Christian Reis kiko at async.com.br
Wed Sep 10 12:18:49 EDT 2003


On Wed, Sep 10, 2003 at 10:01:11AM -0400, Jeremy Hylton wrote:
> > 2) How can i have fine grained control over what objects are
> > persisted? I saw that one can specify the beginning and end of a
> > transaction, and commit, but what if one does not want to save ALL
> > the objects that have been modified, only select ones?
> 
> ZODB does not provide programmer control over what objects are saved. 
> The transaction API is the only intended way to propagate changes to
> other clients and to make them persistent.  The goal is to free
> programmers from details like what and when to save, because those
> details are hard to get right.
> 
> Do you have a specific concern?  If you explain what your goal is, we
> might be able to offer some design hints on how to achieve it in a
> transactional framework.

I have a reasonably simple use case that I'd like to share. I'll use as
an example our UI for creating a sale.

    We have a sale dialog, in which the user is expected to enter
    information about a sale being processed. When I open the sale
    dialog I hand to it a Sale (persistent) instance, which is altered
    as the user manipulates the interface.

    On the dialog, there's an autocomplete widget which allows the user
    to select a customer to sell to, and a button which allows the user
    to update the customer's data as part of the sale process.

    When the user clicks on the edit button, a dialog allowing him to
    alter the customer data is opened. The user may change the customer
    data and dismiss the dialog by clicking "OK" or "Cancel".

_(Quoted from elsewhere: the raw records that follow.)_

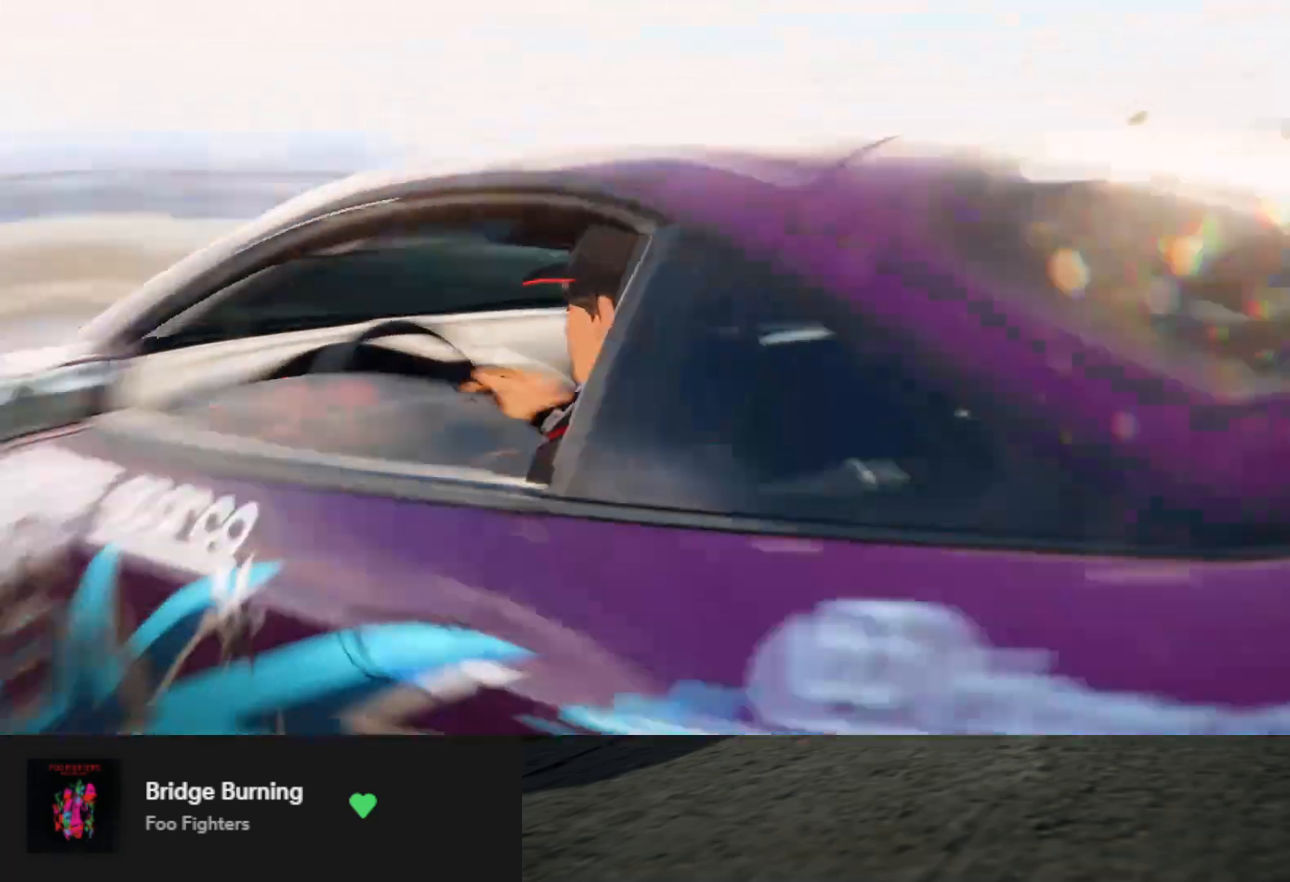
{"buttons": [], "left_stick": "up", "right_stick": "center", "events": []}
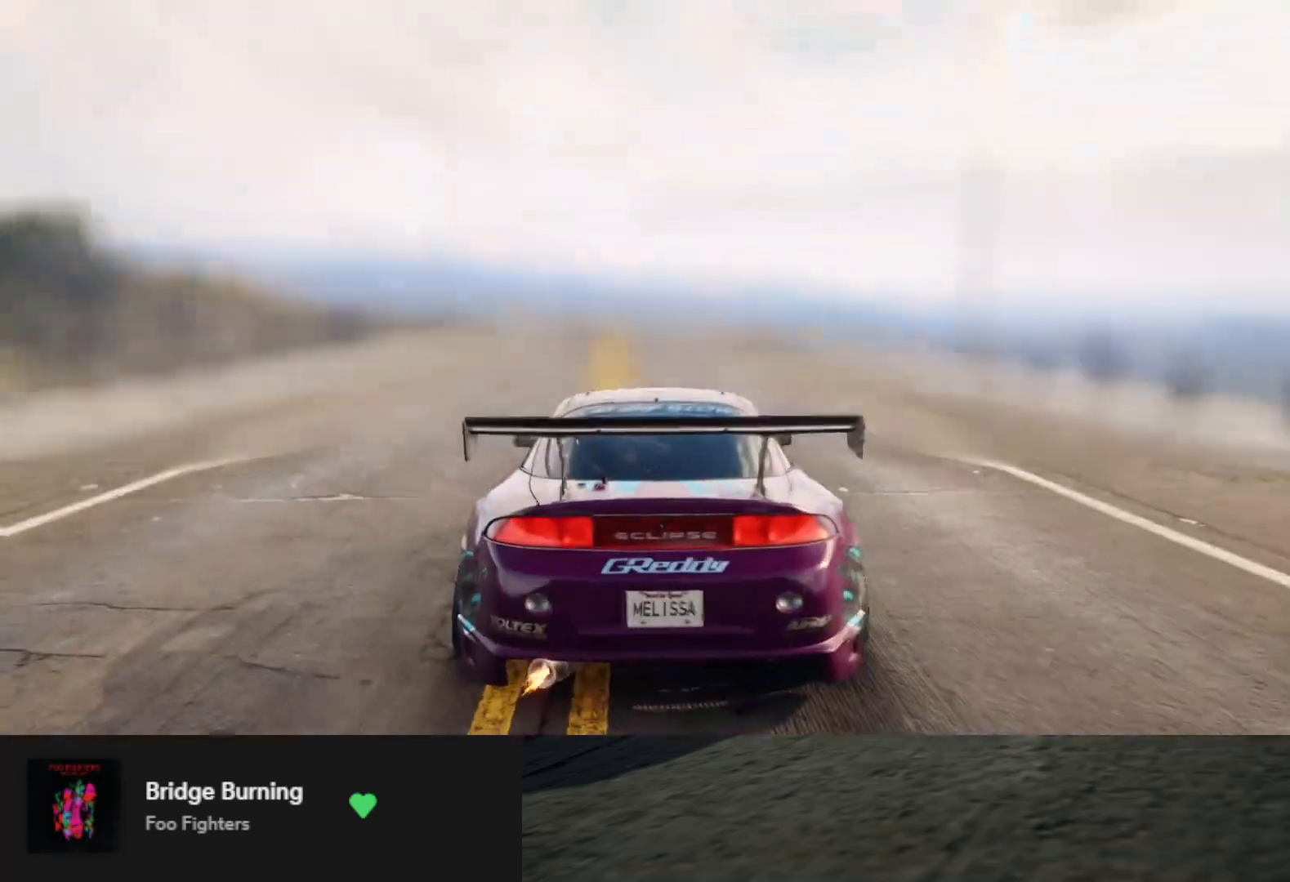
{"buttons": [], "left_stick": "up", "right_stick": "center", "events": []}
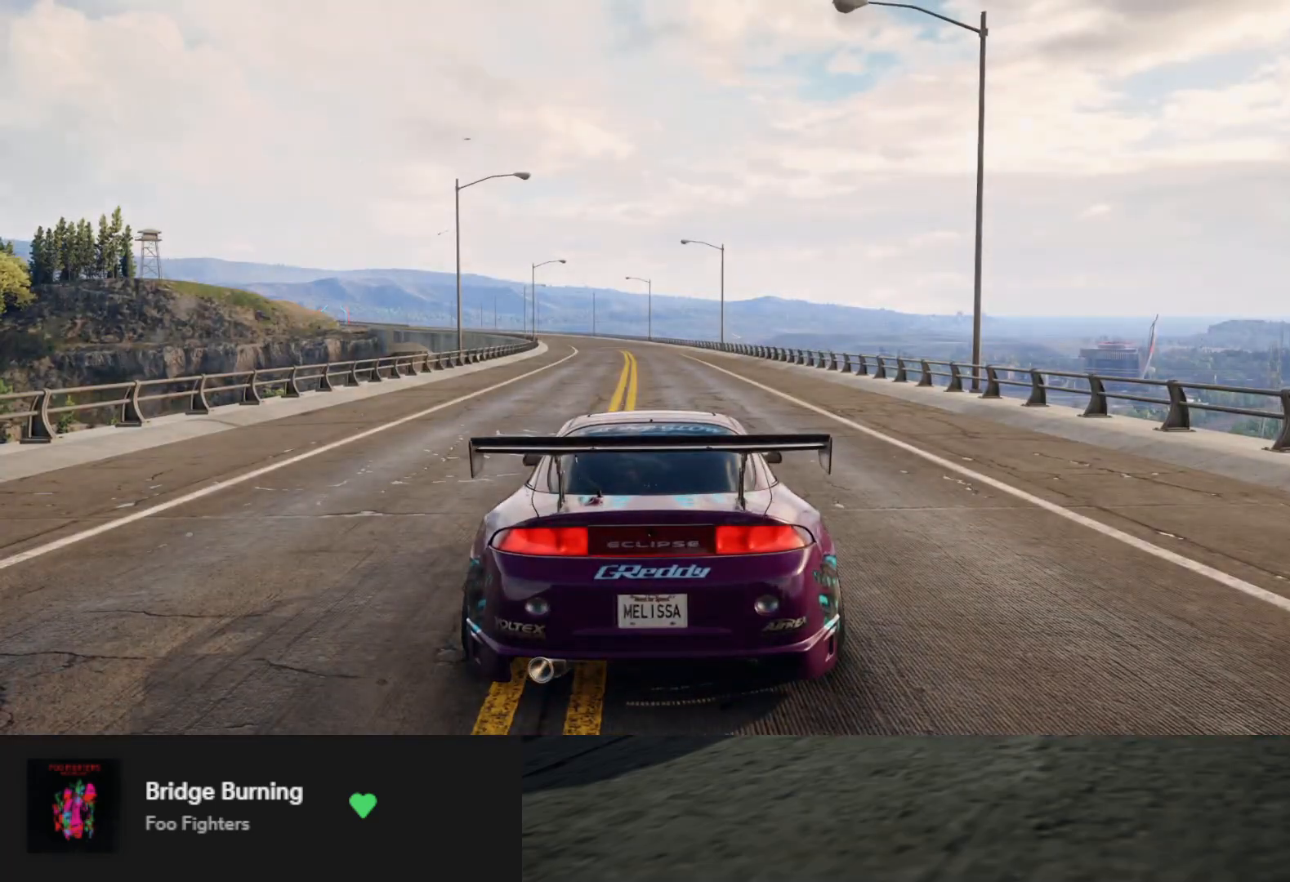
{"buttons": ["R2"], "left_stick": "up", "right_stick": "center", "events": [[150, "R2", "down"]]}
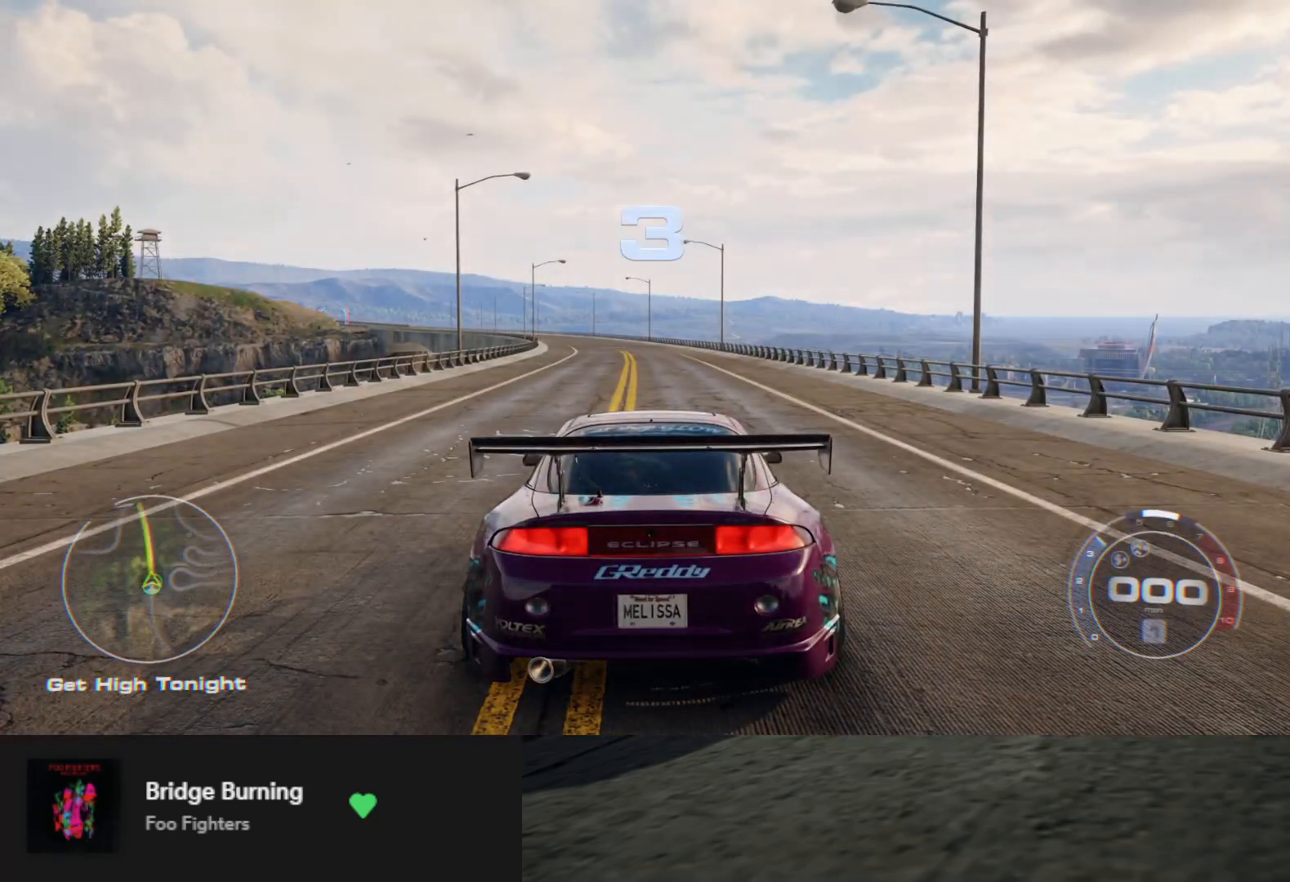
{"buttons": ["R2"], "left_stick": "up", "right_stick": "center", "events": []}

    When the user clicks "OK" on the customer data dialog, we are
    presented with a dilemma: 
    
        - On one hand, if I call commit(), I will commit changes to the
          Sale instance which is in the process of being edited. But we
          can't be sure we *should* commit those changes, because the
          user can dismiss *the sale dialog*, in which case the sale we
          committed will have to be undone. 
          
          So, conceptually, commit() of the Sale should only happen when
          the *sale dialog* is confirmed, not any subdialog. However, I
          can't tell the transaction to only commit the Customer and not
          the Sale.

        - However, if I *don't* call commit() when closing the customer
          dialog, and the user dismisses the sale dialog, no commit() is
          ever performed, and the customer's updated information
          (address, etc) is lost. This is bad usability, and an annoying
          problem occasionally.

    Using a separate connection for the customer dialog and commit()ing
    *that* connection when confirming that dialog is a problem, because
    the connection the *sale* is in can't "see" the changes done to the
    customer until a transaction boundary is crossed -- and I can't call
    sync(), or my object's data is lost.

What would a reasonable way to implement this be, or is this a good
example of why we need finer-grained control over transactions? :-)

Take care,
--
Christian Reis, Senior Engineer, Async Open Source, Brazil.